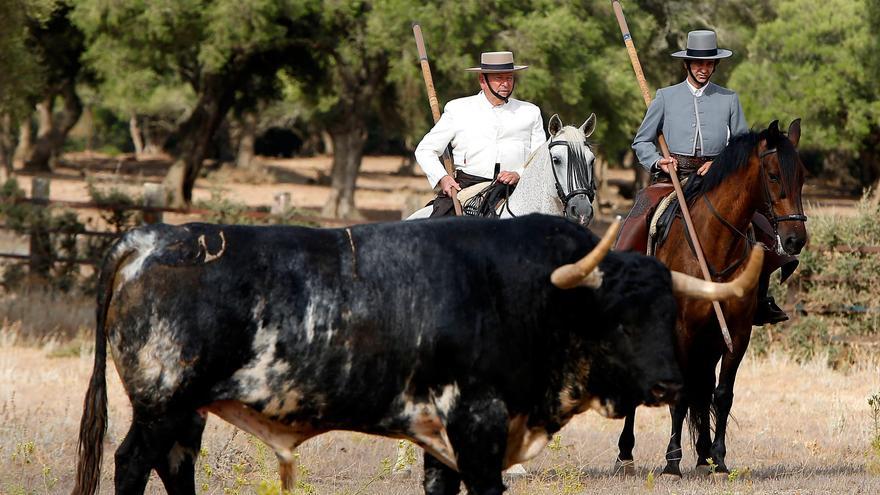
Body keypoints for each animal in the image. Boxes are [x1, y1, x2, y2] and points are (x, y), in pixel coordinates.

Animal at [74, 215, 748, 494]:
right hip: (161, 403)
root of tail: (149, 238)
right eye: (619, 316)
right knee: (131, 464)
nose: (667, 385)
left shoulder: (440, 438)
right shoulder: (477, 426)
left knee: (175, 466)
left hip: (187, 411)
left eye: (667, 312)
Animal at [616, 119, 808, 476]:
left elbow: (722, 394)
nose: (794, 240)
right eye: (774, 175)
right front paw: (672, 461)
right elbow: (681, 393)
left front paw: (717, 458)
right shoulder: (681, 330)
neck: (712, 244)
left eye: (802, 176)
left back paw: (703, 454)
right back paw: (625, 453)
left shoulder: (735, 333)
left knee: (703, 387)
* * *
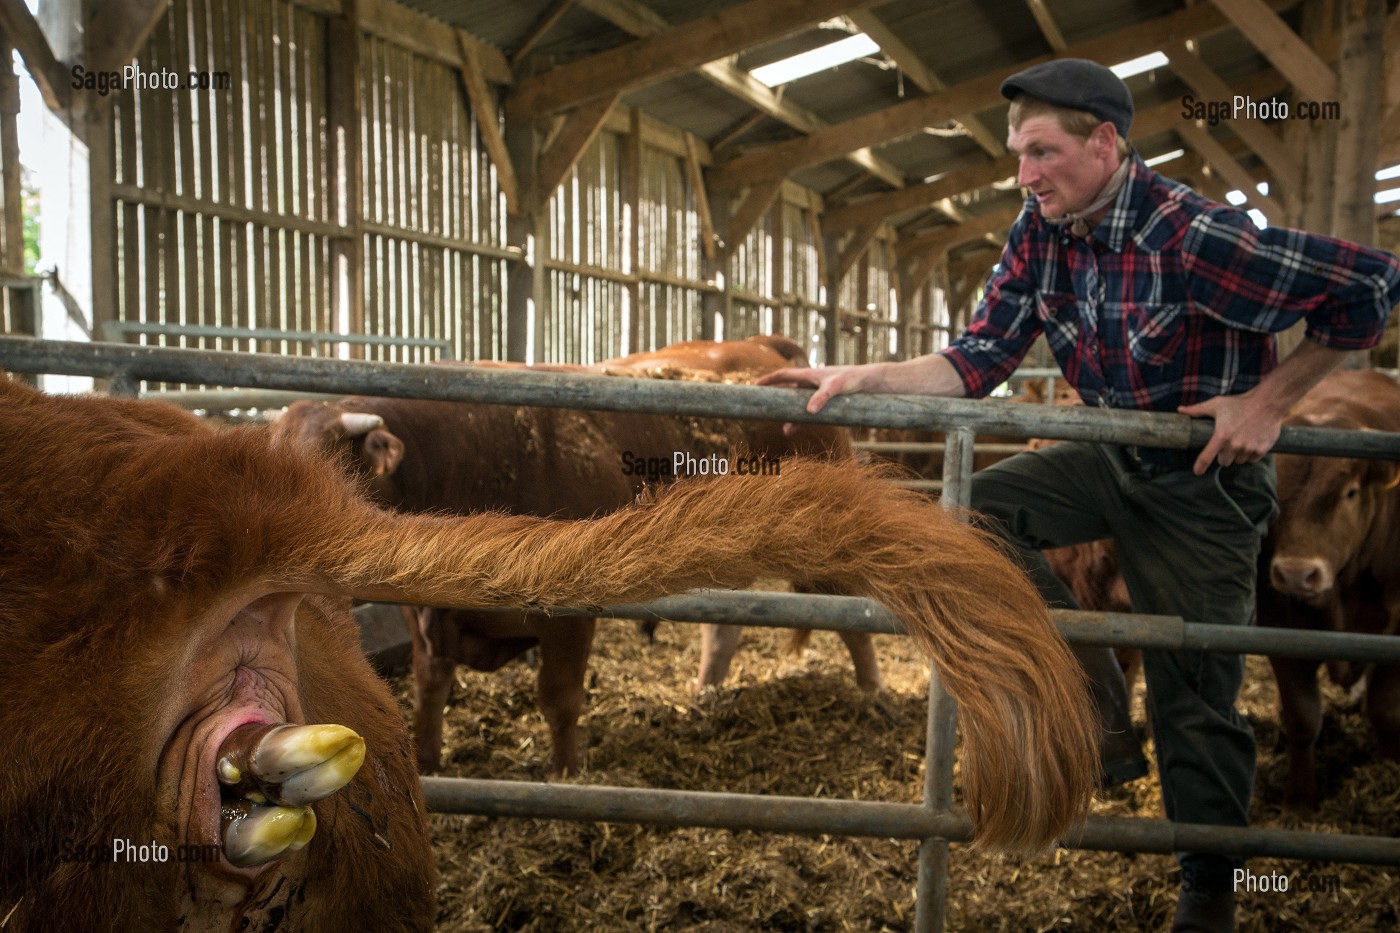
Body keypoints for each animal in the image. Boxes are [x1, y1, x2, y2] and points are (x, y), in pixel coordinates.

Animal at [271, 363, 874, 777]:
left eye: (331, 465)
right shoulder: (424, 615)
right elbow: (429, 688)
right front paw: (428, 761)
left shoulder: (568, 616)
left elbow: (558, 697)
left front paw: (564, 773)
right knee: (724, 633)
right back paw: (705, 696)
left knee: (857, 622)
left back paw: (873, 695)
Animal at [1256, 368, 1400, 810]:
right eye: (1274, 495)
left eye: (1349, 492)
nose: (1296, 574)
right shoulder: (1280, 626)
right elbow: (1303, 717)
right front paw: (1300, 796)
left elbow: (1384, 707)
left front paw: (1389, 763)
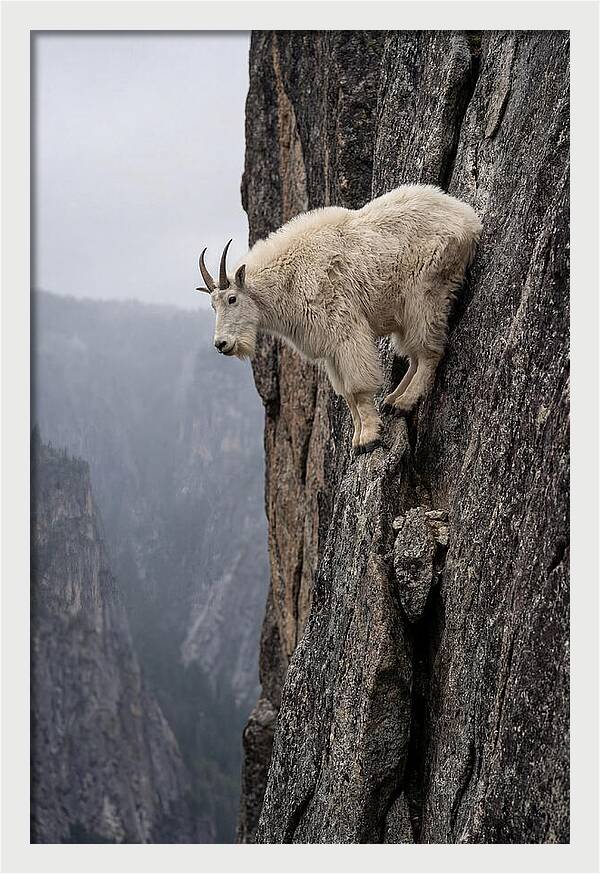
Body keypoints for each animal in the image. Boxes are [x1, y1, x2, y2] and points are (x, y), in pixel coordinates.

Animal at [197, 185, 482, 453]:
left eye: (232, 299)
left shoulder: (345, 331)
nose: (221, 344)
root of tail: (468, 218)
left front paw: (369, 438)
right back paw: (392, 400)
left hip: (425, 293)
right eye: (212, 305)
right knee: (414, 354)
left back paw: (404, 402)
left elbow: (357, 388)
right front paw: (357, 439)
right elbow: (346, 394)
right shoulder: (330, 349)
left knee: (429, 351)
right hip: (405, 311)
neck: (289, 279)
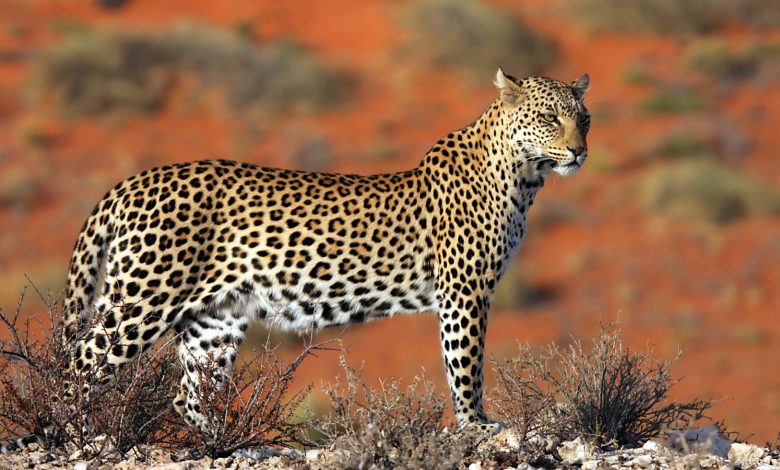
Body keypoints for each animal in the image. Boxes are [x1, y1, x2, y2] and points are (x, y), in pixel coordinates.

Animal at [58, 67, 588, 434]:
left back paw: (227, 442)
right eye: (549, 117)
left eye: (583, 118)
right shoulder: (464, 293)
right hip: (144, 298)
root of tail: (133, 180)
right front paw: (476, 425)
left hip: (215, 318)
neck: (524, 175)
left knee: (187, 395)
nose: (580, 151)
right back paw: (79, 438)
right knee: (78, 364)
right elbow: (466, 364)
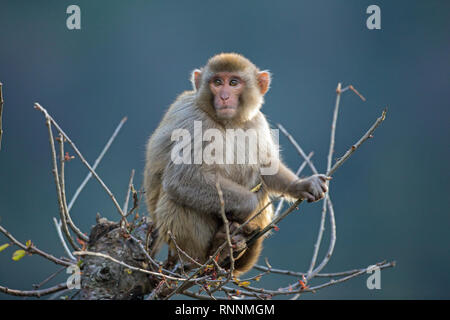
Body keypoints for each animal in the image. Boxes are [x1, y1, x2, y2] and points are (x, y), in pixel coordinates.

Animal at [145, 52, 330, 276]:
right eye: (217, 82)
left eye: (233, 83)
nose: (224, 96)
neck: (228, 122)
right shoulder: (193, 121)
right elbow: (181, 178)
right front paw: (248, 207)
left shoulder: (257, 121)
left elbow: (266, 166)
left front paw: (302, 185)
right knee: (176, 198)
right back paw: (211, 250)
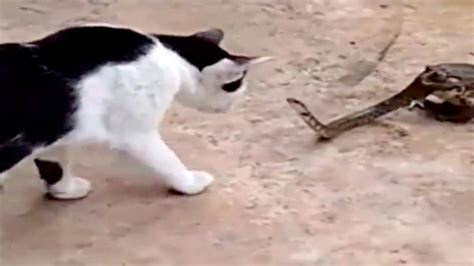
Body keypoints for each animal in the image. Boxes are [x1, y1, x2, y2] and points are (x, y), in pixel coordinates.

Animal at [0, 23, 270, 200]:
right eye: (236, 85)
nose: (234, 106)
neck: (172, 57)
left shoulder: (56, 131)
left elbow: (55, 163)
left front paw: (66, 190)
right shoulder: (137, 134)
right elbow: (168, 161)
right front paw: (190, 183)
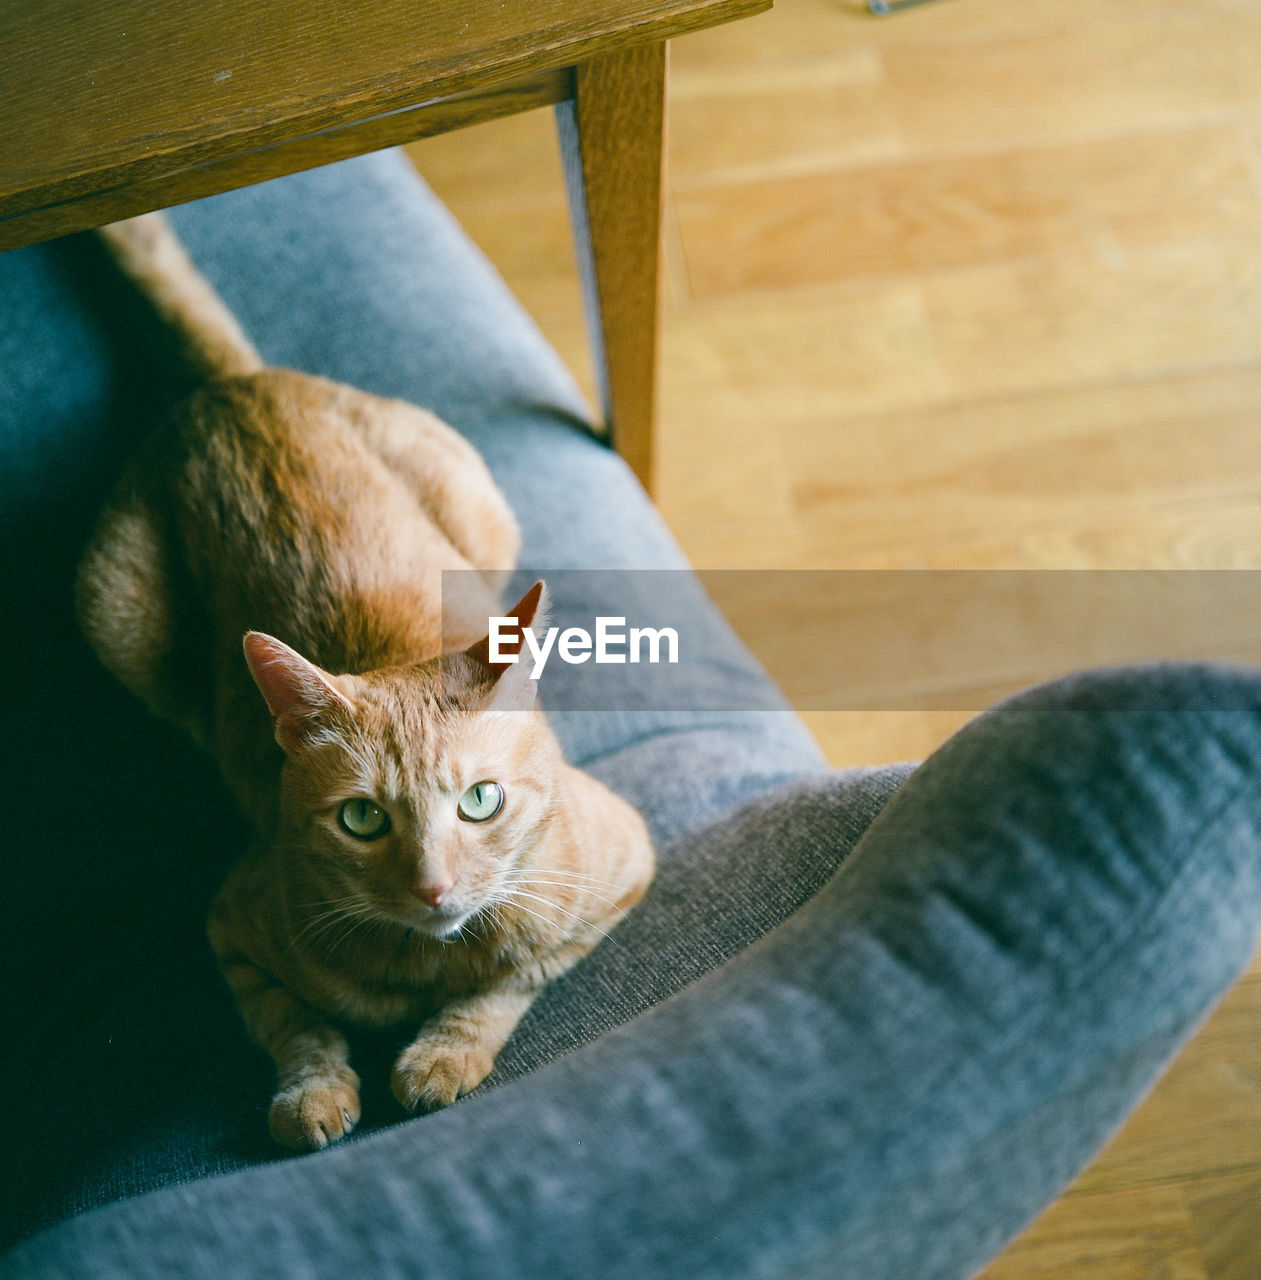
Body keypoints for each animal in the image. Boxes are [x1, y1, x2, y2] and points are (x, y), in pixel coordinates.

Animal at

* [EXERCISE GOAL]
The lines to reproduce run from the one above containing "right eye: (212, 305)" through the one containing "right front paw: (248, 207)". Copy them exactly and leave out all pictures.

* [TASK OUTPUT]
right eye: (212, 305)
right knee: (414, 354)
left back paw: (404, 402)
left elbow: (357, 388)
right front paw: (357, 439)
right elbow: (346, 394)
right shoulder: (330, 349)
left knee: (429, 351)
right hip: (405, 311)
neck: (289, 279)
Body keypoints for each animal in the image. Boxes are [x1, y1, x2, y2] and points are (x, y), in pixel coordinates.

Animal at [58, 67, 588, 434]:
left back paw: (227, 442)
right eye: (549, 117)
left eye: (583, 118)
right shoulder: (464, 293)
right hip: (144, 298)
root of tail: (133, 180)
right front paw: (476, 425)
left hip: (215, 318)
neck: (524, 175)
left knee: (187, 395)
nose: (580, 151)
right back paw: (79, 438)
right knee: (78, 364)
right elbow: (466, 364)
Body keypoints for each animal in the image. Boxes are [x1, y1, x2, y2] and points are (x, y), in pixel coordinates.

Animal at [145, 52, 330, 276]:
right eye: (217, 82)
left eye: (233, 83)
nose: (224, 96)
neck: (228, 122)
right shoulder: (193, 121)
right elbow: (181, 178)
right front paw: (248, 207)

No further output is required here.